After spending the past 12 months riding the 2018 quarterback class hype train, I couldn't wait to cast my eyes on the next wave of prospects at the position to see if they could live up to the lofty expectations set by their predecessors. Even though this next group of QBs has been described as weak and shallow by some observers, I find it hard to believe that these players will have more questions about their respective games than those in the 2018 class.
Remember, the 2018 class saw a two-time walk-on (Baker Mayfield) with less-than-ideal physical dimensions and athleticism come off the board at No. 1. Also landing in the top 10 despite concerns about their games: a turnover-plagued signal-caller (Sam Darnold), an inaccurate flame thrower (Josh Allen) and an oft-injured passer with a prickly personality (Josh Rosen). With a so-called run-first playmaker (Lamar Jackson) who faced questions about whether wide receiver would be his best position in the NFL also landing in the first round, you could say that the 2018 class is hardly the epic group that many were billing it as a year ago.
That's why we should keep an open mind about the next class of quarterbacks. There are plenty of intriguing options within the college football ranks. Although they're not quite the finished products that some NFL scouts and coordinators covet, they have enough potential to grow into solid QB1 prospects down the line. With that in mind, let's take an early look at field generals that we will discuss over the next 12 months. Here are five upperclassmen I'm most excited to watch:
Justin Herbert, Oregon: Herbert is the new prototype at the position as a big, athletic QB1 with the ability to make plays as a passer and runner. He's an efficient distributor in a quick-rhythm offense that features screens, bubbles, seams, and verticals off misdirection. While there are a high volume of layups built into the Ducks' offense, Herbert is a deadly accurate passer on intermediate and deep routes inside or outside the numbers. He routinely makes pro throws with precision and flashes all of the tools that NFL coordinators covet in a QB1 (touch, timing, anticipation, and accuracy). Although Herbert still needs a little seasoning as a starter, he has all of the ingredients to be a franchise player at the position.
Will Grier, West Virginia: The ex-Florida standout enters his second season as the Mountaineers' QB1 after transferring from the Gators in the midst of a one-year suspension for violating the NCAA's policy on performance-enhancing drugs. He's as good as advertised as a gunslinger. Grier displays A-plus arm talent as a quick-rhythm passer with outstanding range and a feathery touch. He's one of the few passers in college football who can pick apart defenses as a scheduled thrower or as an improvisational wizard from the pocket. With an impressive resume that includes a strong completion percentage (64.4) and touchdown-to-interception ratio (34:12) in WVU's Air Raid-like system that features a lot of NFL throws, Grier could be the next Big 12 quarterback to land at the No. 1 spot on the board.
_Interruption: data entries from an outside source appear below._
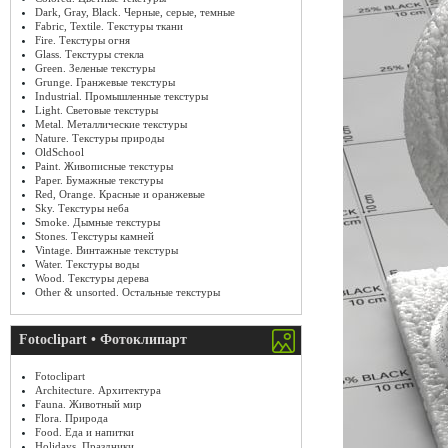
Dark, Gray, Black. Черные, серые, темные
Fabric, Textile. Текстуры ткани
Fire. Текстуры огня
Glass. Текстуры стекла
Green. Зеленые текстуры
Grunge. Гранжевые текстуры
Industrial. Промышленные текстуры
Light. Световые текстуры
Metal. Металлические текстуры
Nature. Текстуры природы
OldSchool
Paint. Живописные текстуры
Paper. Бумажные текстуры
Red, Orange. Красные и оранжевые
Sky. Текстуры неба
Smoke. Дымные текстуры
Stones. Текстуры камней
Vintage. Винтажные текстуры
Water. Текстуры воды
Wood. Текстуры дерева
Other & unsorted. Остальные текстуры
Fotoclipart • Фотоклипарт
Fotoclipart
Architecture. Архитектура
Fauna. Животный мир
Flora. Природа
Food. Еда и напитки
Holidays. Праздники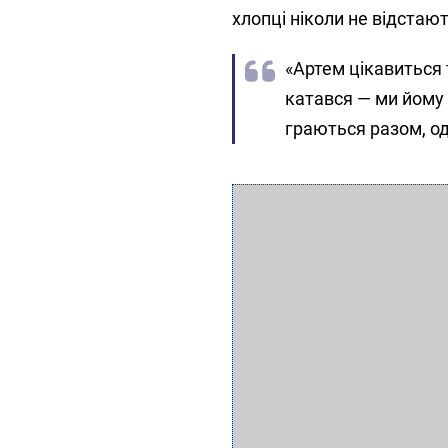
хлопці ніколи не відстают
«Артем цікавиться т
катався — ми йому 
граються разом, од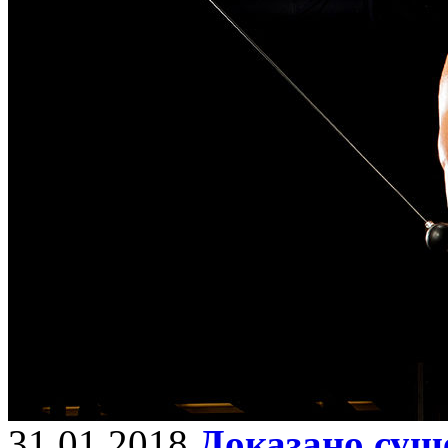
31.01.2018
Доказано сущ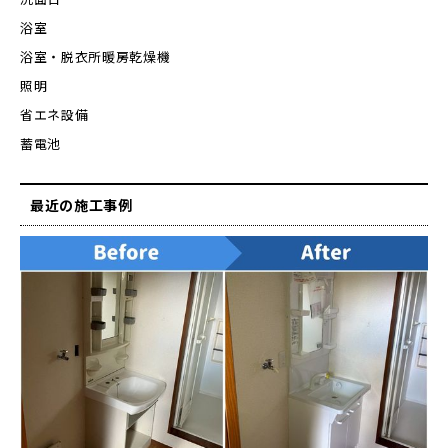
浴室
浴室・脱衣所暖房乾燥機
照明
省エネ設備
蓄電池
最近の施工事例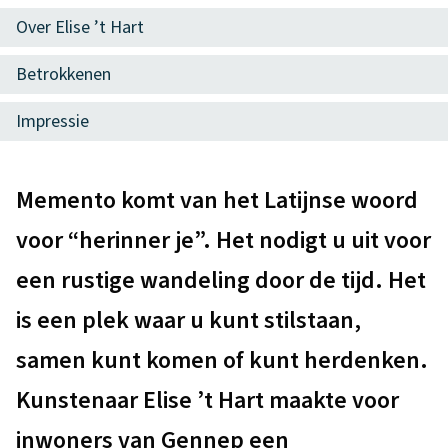
d
e
t
Over Elise ’t Hart
e
n
e
z
Betrokkenen
t
n
e
o
Impressie
t
p
i
a
A
e
Memento komt van het Latijnse woord
g
l
voor “herinner je”. Het nodigt u uit voor
i
g
n
een rustige wandeling door de tijd. Het
e
a
is een plek waar u kunt stilstaan,
m
samen kunt komen of kunt herdenken.
e
Kunstenaar Elise ’t Hart maakte voor
e
inwoners van Gennep een
n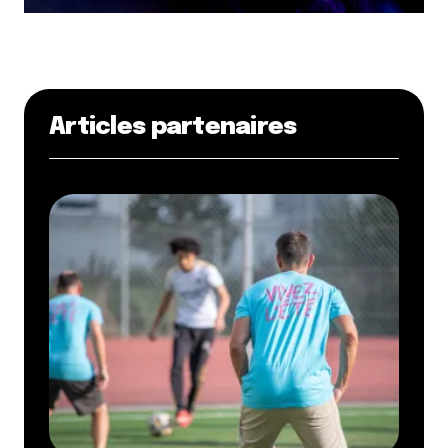
Articles partenaires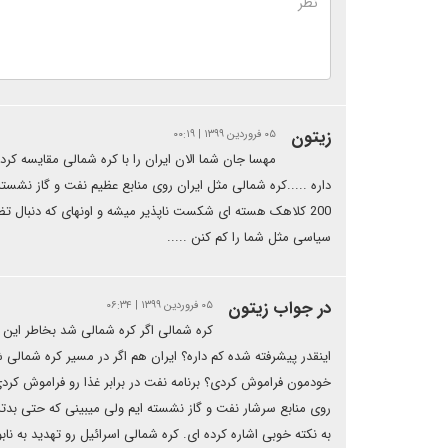
زیتون
۰۵ فروردین ۱۳۹۹ | ۰۰:۱۹
مهسا جان شما الان ایران را با کره شمالی مقایسه کردی
داره .....کره شمالی مثل ایران روی منابع عظیم نفت و گاز نشسته 
200 کلاهک هسته ای شکست ناپذیر میشه و اونهای که دنبال ت
سیاسی مثل شما را کم کنن .....
در جواب زیتون
۰۵ فروردین ۱۳۹۹ | ۰۶:۳۴
کره شمالی اگر کره شمالی شد بخاطر این ب
اینقدر پیشرفته شده کم داره؟ ایران هم اگر در مسیر کره شمال
خودمون فراموش کردی؟ برنامه نفت در برابر غذا رو فراموش کر
روی منابع سرشار نفت و گاز نشسته ایم ولی میبینی که حتی بدتر ا
به نکته خوبی اشاره کرده ای. کره شمالی اسرائیل رو تهدید به ناب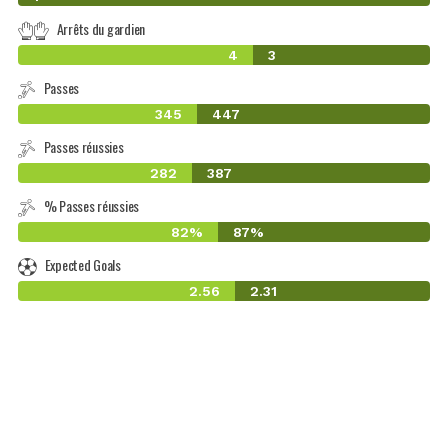
Arrêts du gardien
4
3
Passes
345
447
Passes réussies
282
387
% Passes réussies
82%
87%
Expected Goals
2.56
2.31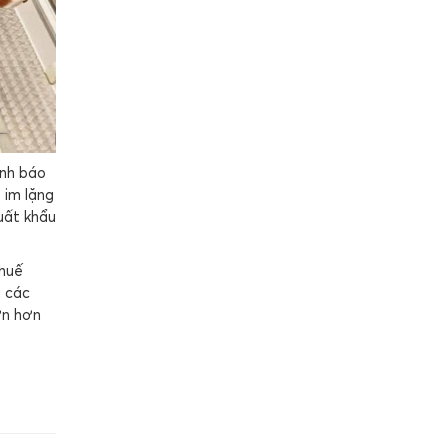
ảnh báo
 im lặng
uất khẩu
thuế
ả các
ớn hơn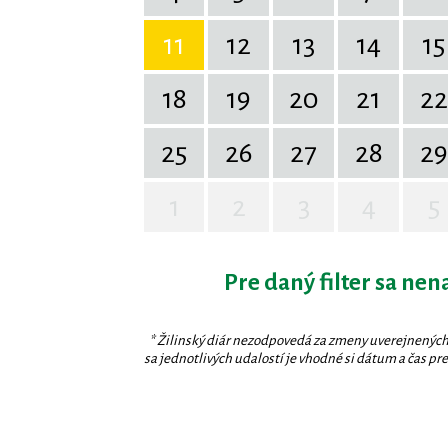
11
12
13
14
15
18
19
20
21
22
25
26
27
28
29
1
2
3
4
5
Pre daný filter sa nen
* Žilinský diár nezodpovedá za zmeny uverejnených
sa jednotlivých udalostí je vhodné si dátum a čas prev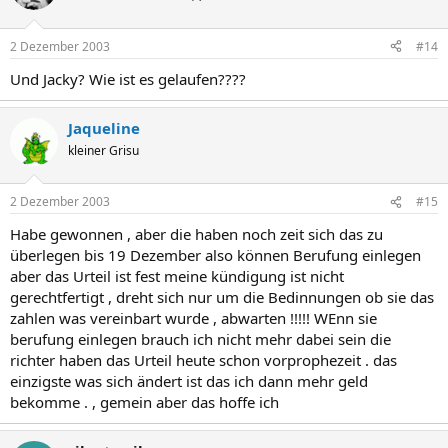
2 Dezember 2003
#14
Und Jacky? Wie ist es gelaufen????
Jaqueline
kleiner Grisu
2 Dezember 2003
#15
Habe gewonnen , aber die haben noch zeit sich das zu
überlegen bis 19 Dezember also können Berufung einlegen
aber das Urteil ist fest meine kündigung ist nicht
gerechtfertigt , dreht sich nur um die Bedinnungen ob sie das
zahlen was vereinbart wurde , abwarten !!!!! WEnn sie
berufung einlegen brauch ich nicht mehr dabei sein die
richter haben das Urteil heute schon vorprophezeit . das
einzigste was sich ändert ist das ich dann mehr geld
bekomme . , gemein aber das hoffe ich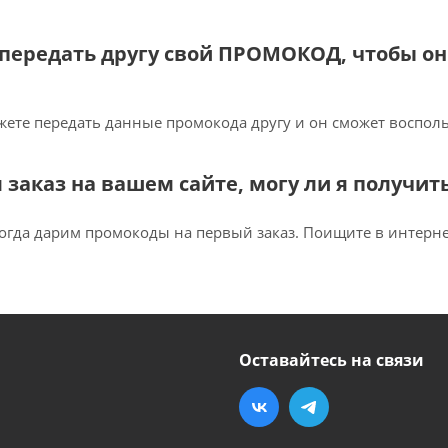
я передать другу свой ПРОМОКОД, чтобы о
жете передать данные промокода другу и он сможет восполь
ал заказ на вашем сайте, могу ли я получи
огда дарим промокоды на первый заказ. Поищите в интернет
Оставайтесь на связи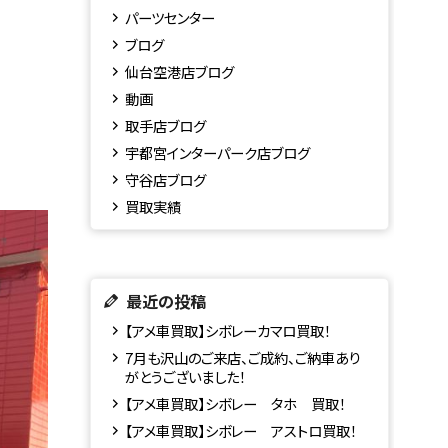
パーツセンター
ブログ
仙台空港店ブログ
動画
取手店ブログ
宇都宮インターパーク店ブログ
守谷店ブログ
買取実績
最近の投稿
【アメ車買取】シボレーカマロ買取！
7月も沢山のご来店、ご成約、ご納車あり
がとうございました！
【アメ車買取】シボレー タホ 買取！
【アメ車買取】シボレー アストロ買取！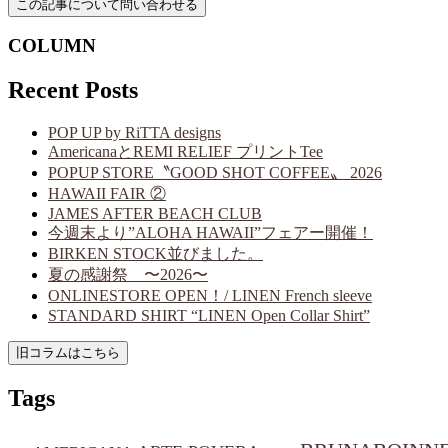
COLUMN
Recent Posts
POP UP by RiTTA designs
AmericanaとREMI RELIEF プリントTee
POPUP STORE〝GOOD SHOT COFFEE〟 2026
HAWAII FAIR ②
JAMES AFTER BEACH CLUB
今週末より”ALOHA HAWAII”フェアー開催！
BIRKEN STOCK並びました。
夏の感謝祭 〜2026〜
ONLINESTORE OPEN！/ LINEN French sleeve
STANDARD SHIRT “LINEN Open Collar Shirt”
Tags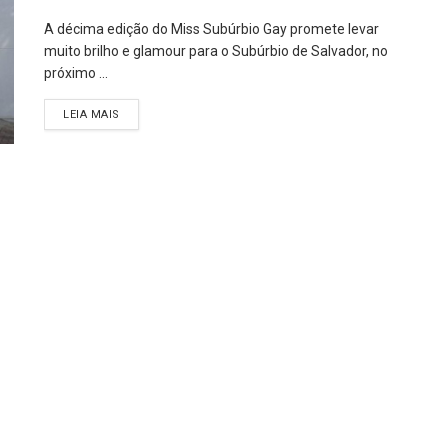
A décima edição do Miss Subúrbio Gay promete levar
muito brilho e glamour para o Subúrbio de Salvador, no
próximo ...
LEIA MAIS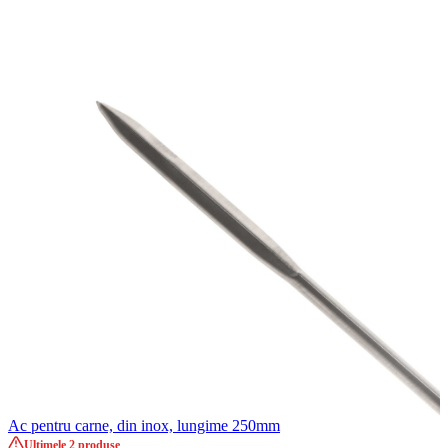
Ac pentru carne, din inox, lungime 250mm
Ultimele 2 produse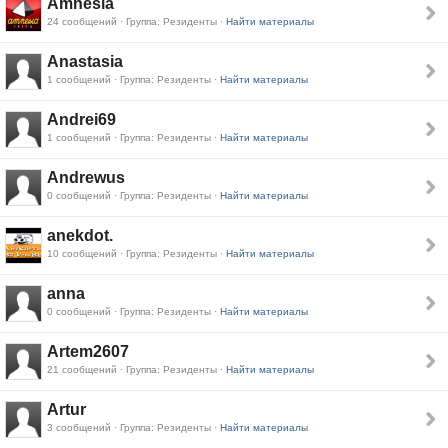
Amnesia
24 сообщений · Группа: Резиденты ·
Найти материалы
Anastasia
1 сообщений · Группа: Резиденты ·
Найти материалы
Andrei69
1 сообщений · Группа: Резиденты ·
Найти материалы
Andrewus
0 сообщений · Группа: Резиденты ·
Найти материалы
anekdot.
10 сообщений · Группа: Резиденты ·
Найти материалы
anna
0 сообщений · Группа: Резиденты ·
Найти материалы
Artem2607
21 сообщений · Группа: Резиденты ·
Найти материалы
Artur
3 сообщений · Группа: Резиденты ·
Найти материалы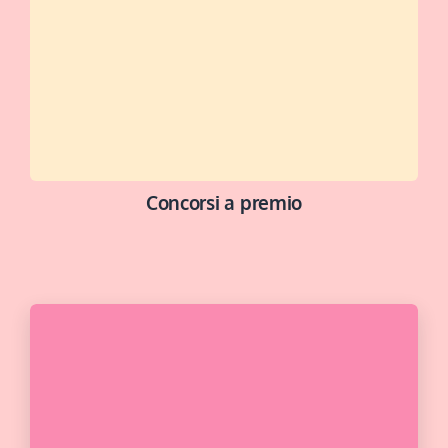
Concorsi a premio
BUONA FORTUNA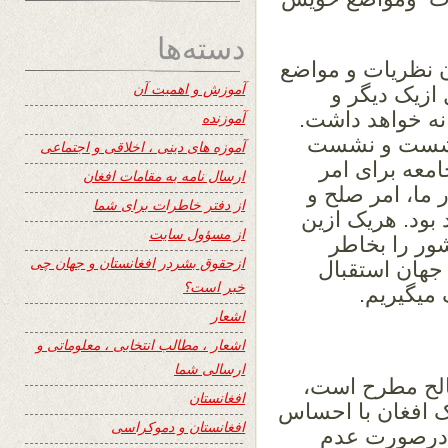
دسته‌ها
 نظریات و مواضع
آموزش و اهمیت آن
 ازیک دیگر و
نه خواهد داشت.
آموزنده
 نشست و نشست
آموزه های دینی ، اخلاقی و اجتماعی
معه برای امر
ارسال نامه به مقامات افغان
ما، امر صلح و
از دفتر خاطرات برای شما
بود. هریک ازین
از مسؤول سایت
ور را بخاطر
ازحقوق بشردر افغانستان و جهان چی
جهان استقبال
خبر است؟
ک میگیریم.
اشعار
اشعار ، مطالب انتخابی ، معلوماتی و
ارسالی شما
لح مطرح است،
افغانستان
ک افغان با احساس
افغانستان و دموکراسی
 درصورت عدم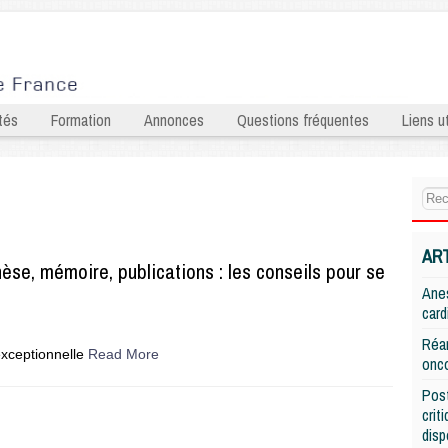
tés
Formation
Annonces
Questions fréquentes
Liens ut
AR
èse, mémoire, publications : les conseils pour se
Anes
card
Réan
xceptionnelle
Read More
onco
Post
crit
disp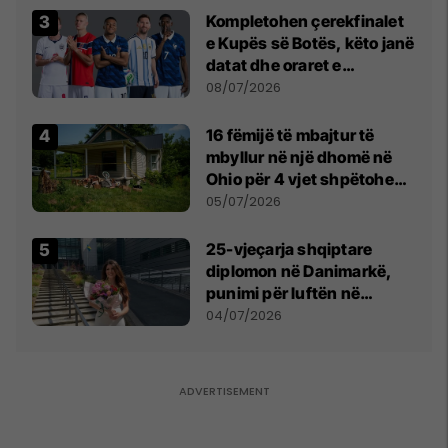
Kompletohen çerekfinalet
e Kupës së Botës, këto janë
datat dhe oraret e
ndeshjeve
08/07/2026
16 fëmijë të mbajtur të
mbyllur në një dhomë në
Ohio për 4 vjet shpëtohen -
tani ata i pret një sfidë e
05/07/2026
madhe
25-vjeçarja shqiptare
diplomon në Danimarkë,
punimi për luftën në
Kosovë vlerësohet me
04/07/2026
notën më të lartë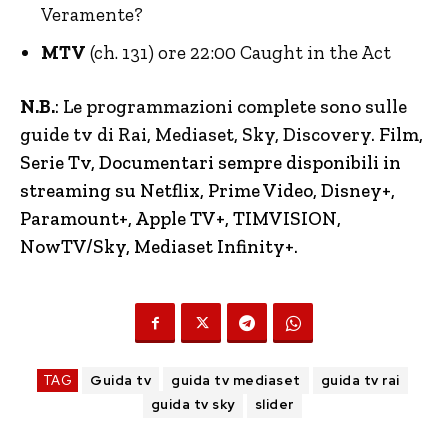
Veramente?
MTV
(ch. 131) ore 22:00 Caught in the Act
N.B.
: Le programmazioni complete sono sulle
guide tv di Rai, Mediaset, Sky, Discovery.
Film,
Serie Tv, Documentari sempre disponibili in
streaming su Netflix, Prime Video, Disney+,
Paramount+, Apple TV+, TIMVISION,
NowTV
/Sky, Mediaset Infinity+.
TAG
Guida tv
guida tv mediaset
guida tv rai
guida tv sky
slider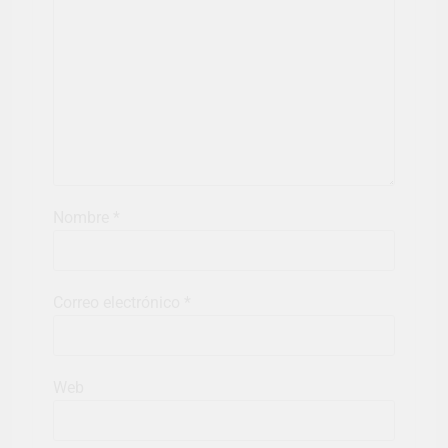
Nombre
*
Correo electrónico
*
Web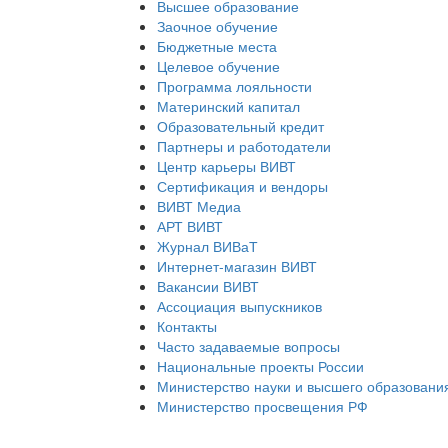
Высшее образование
Заочное обучение
Бюджетные места
Целевое обучение
Программа лояльности
Материнский капитал
Образовательный кредит
Партнеры и работодатели
Центр карьеры ВИВТ
Сертификация и вендоры
ВИВТ Медиа
АРТ ВИВТ
Журнал ВИВаТ
Интернет-магазин ВИВТ
Вакансии ВИВТ
Ассоциация выпускников
Контакты
Часто задаваемые вопросы
Национальные проекты России
Министерство науки и высшего образовани
Министерство просвещения РФ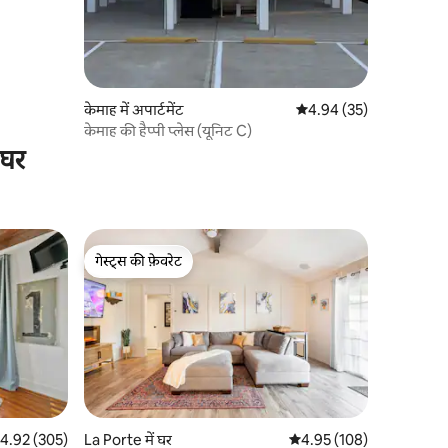
केमाह में अपार्टमेंट
औसत रेटिंग 5 में से 4.94, 3
4.94 (35)
केमाह की हैप्पी प्लेस (यूनिट C)
 घर
गेस्ट्स की फ़ेवरेट
गेस्ट्स की फ़ेवरेट
त रेटिंग 5 में से 4.92, 305 समीक्षाएँ
4.92 (305)
La Porte में घर
औसत रेटिंग 5 में से 4.95, 10
4.95 (108)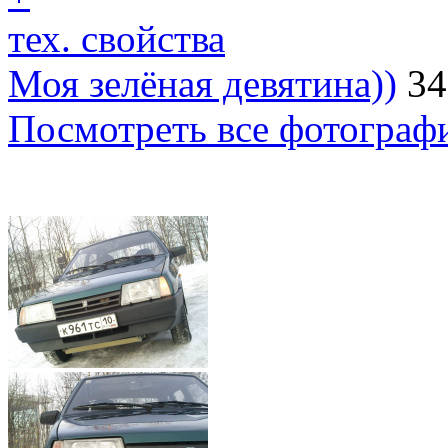
тех. свойства
Моя зелёная девятина))
34
Посмотреть все фотограф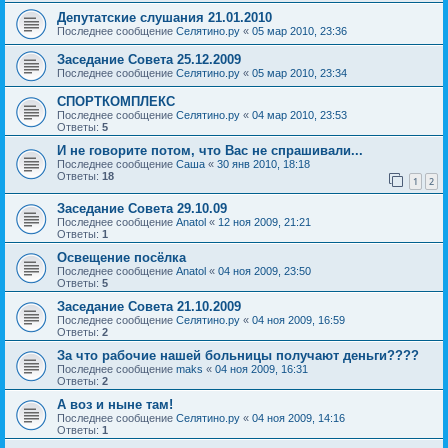
Депутатские слушания 21.01.2010
Последнее сообщение
Селятино.ру
«
05 мар 2010, 23:36
Заседание Совета 25.12.2009
Последнее сообщение
Селятино.ру
«
05 мар 2010, 23:34
СПОРТКОМПЛЕКС
Последнее сообщение
Селятино.ру
«
04 мар 2010, 23:53
Ответы:
5
И не говорите потом, что Вас не спрашивали...
Последнее сообщение
Саша
«
30 янв 2010, 18:18
Ответы:
18
1
2
Заседание Совета 29.10.09
Последнее сообщение
Anatol
«
12 ноя 2009, 21:21
Ответы:
1
Освещение посёлка
Последнее сообщение
Anatol
«
04 ноя 2009, 23:50
Ответы:
5
Заседание Совета 21.10.2009
Последнее сообщение
Селятино.ру
«
04 ноя 2009, 16:59
Ответы:
2
За что рабочие нашей больницы получают деньги????
Последнее сообщение
maks
«
04 ноя 2009, 16:31
Ответы:
2
А воз и ныне там!
Последнее сообщение
Селятино.ру
«
04 ноя 2009, 14:16
Ответы:
1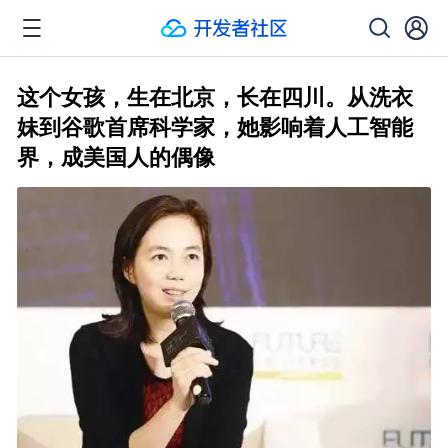
这个女孩，生在北京，长在四川。从洗衣
妹到谷歌首席科学家，她影响着人工智能
界，成美国人的偶像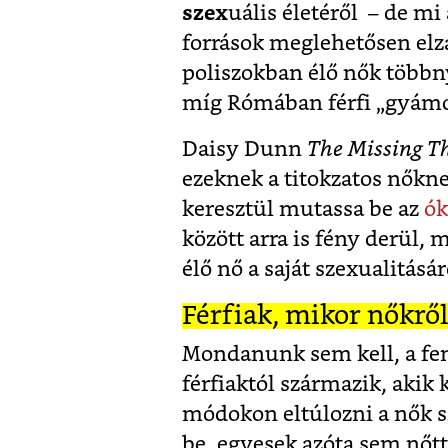
szex
uális életéről – de m
források meglehetősen elzá
poliszokban élő nők többny
míg Rómában férfi „gyámok
Daisy Dunn
The Missing T
ezeknek a titokzatos nőkn
keresztül mutassa be az
ók
között arra is fény derül, 
élő nő a saját szexualitásár
Férfiak, mikor nőkről
Mondanunk sem kell, a fe
férfiaktól származik, akik
módokon eltúlozni a nők sz
be, egyesek azóta sem nőtt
Drew Lock, Missouri: Don't let the low completion percentage (54.5) fool you. Lock is a pinpoint passer with the kind of A-plus arm talent coaches covet in a QB1. He can rifle the ball to every area of the field with zip, velocity or touch. He also displays outstanding timing and anticipation. Lock consistently delivers the ball within the strike zone, which should make his sub-60-percent completion rate a non-factor in the evaluation process when scouts scour the tape. If he gets better play from his receivers in 2018, the Mizzou QB1 could vault to the top of the charts as the No. 1 player at the position.
Jarrett Stidham, Auburn: The Baylor transfer is entering his second season as Auburn's QB1. He's a classic drop-back passer with outstanding size, strength, and arm talent. Stidham is a deep-ball specialist adept at throwing "shots" off play-action. As a vertical passer, he shows excellent range, anticipation and touch connecting with receivers on posts, switches and go routes down the field. Stidham is also effective firing darts to receivers on seams and slants between the numbers. Although Auburn's system doesn't feature a lot of NFL-like concepts, Stidham's natural talent and efficiency running a scheme loaded with screens and deep "shots" will give him a chance to climb up the charts during the evaluation process.
Ryan Finley, N.C. State: QBs billed as "game managers" rarely earn rave reviews from observers, but NFL personnel executives love a dependable playmaker from the pocket like Finley. He excels at distributing the ball to receivers on short and intermediate throws as part of a dink-and-dunk offense that places a premium on ball control. As a vertical thrower, Finley displays enough arm strength to push the ball down the field, but he is a selective "shot" taker with a game that's built for a West Coast Offense-like system. With some coaches favoring a high-completion-percentage playmaker at the position, the way Finley is valued could depend largely on a team's preference for its style of QB.
Some other QBs I'm keeping an eye on: Shea Patterson, Michigan; Nick Fitzgerald, Mississippi State; Trace McSorley, Penn State; Brett Rypien, Boise State; Clayton Thorson, Northwestern.